Battery breakthrough sees electricity harvested from soil

Soil-powered batteries, known as ‘bacteries’, self-recharge from microbial processes in soil (iStock/ Getty Images)
Soil-powered batteries, known as ‘bacteries’, self-recharge from microbial processes in soil (iStock/ Getty Images)

A new UK startup has developed a bacteria-powered battery that can harvest electricity when buried in soil.

Bactery formed out of the University of Bath in the hope of commercialising the new form of sustainable power and help transform the agriculture sector.

The technology offers a green alternative to current power delivery methods for the sensors and other Internet of Things (IoT) devices that are increasingly used by farmers to increase efficiency, cut costs and maximise yields.

These devices currently rely on either inconvenient single-use batteries that need replacing, or costly and obstructive cabling.

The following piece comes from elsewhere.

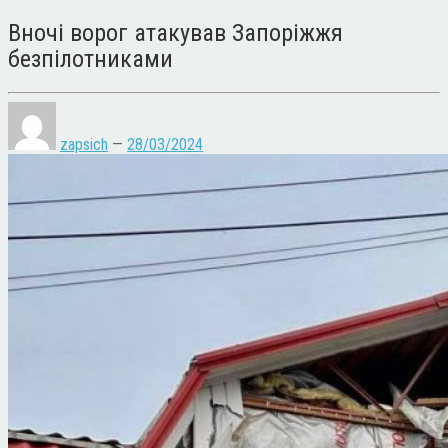
Вночі ворог атакував Запоріжжя
безпілотниками
zapsich
—
28/03/2024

Bactery claims its new approach is more practical, affordable, and can last over 25 years without ever needing to be fixed or adjusted.

“Farmers are increasingly valuing the importance of data to make informed decisions towards resource-efficient agricultural practices,” said Professor Mirella Di Lorenzo in an email to The Independent.

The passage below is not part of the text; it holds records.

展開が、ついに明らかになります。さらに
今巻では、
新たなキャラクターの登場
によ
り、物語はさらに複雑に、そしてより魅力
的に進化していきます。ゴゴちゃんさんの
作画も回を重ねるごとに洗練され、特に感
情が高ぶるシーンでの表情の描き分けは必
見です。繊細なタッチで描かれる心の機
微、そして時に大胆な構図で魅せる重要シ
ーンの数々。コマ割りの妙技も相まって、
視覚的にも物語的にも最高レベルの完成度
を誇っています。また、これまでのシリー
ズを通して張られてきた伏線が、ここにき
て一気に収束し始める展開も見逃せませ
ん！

“We are removing the barrier to generating that data by creating a sustainable way to power sensors, and making them always-on, cheap, low-maintenance and low-impact.”

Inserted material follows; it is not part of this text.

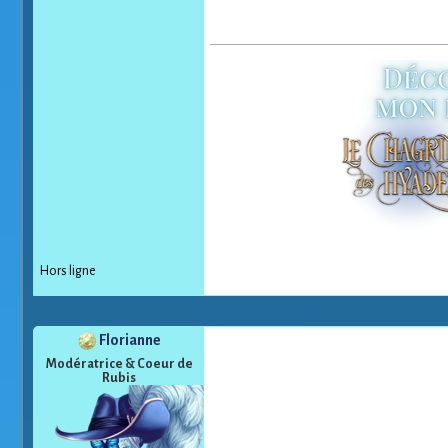
Hors ligne
Florianne
Modératrice & Coeur de
Rubis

Dr Ben Betcalfe added: “This is a powerful illustration of how our Bactery technology could be used, but this is just the first application of what we believe is a great method of generating clean energy in an innovative, sustainable way.”

The renewable energy batteries are a development of Soil Microbial Fuel Cells, which generate electricity from the natural processes that occur in microorganisms that are present in soil.

An early concept built by the researchers in 2019 was successfully tested in a fishing village in Brazil, where it was implemented to power a water filtration system.

A commercial product is not expected until 2026, with the startup hoping to refine the product over the next year in order to enter small-scale production.

“Bringing our product to this stage and putting theory into practice through several years of research has been a challenging, yet incredibly rewarding experience,” said Bactery’s Dr Jakub Dziegielowski.

“I am excited to see the company make a positive difference in agriculture, and in other sectors.”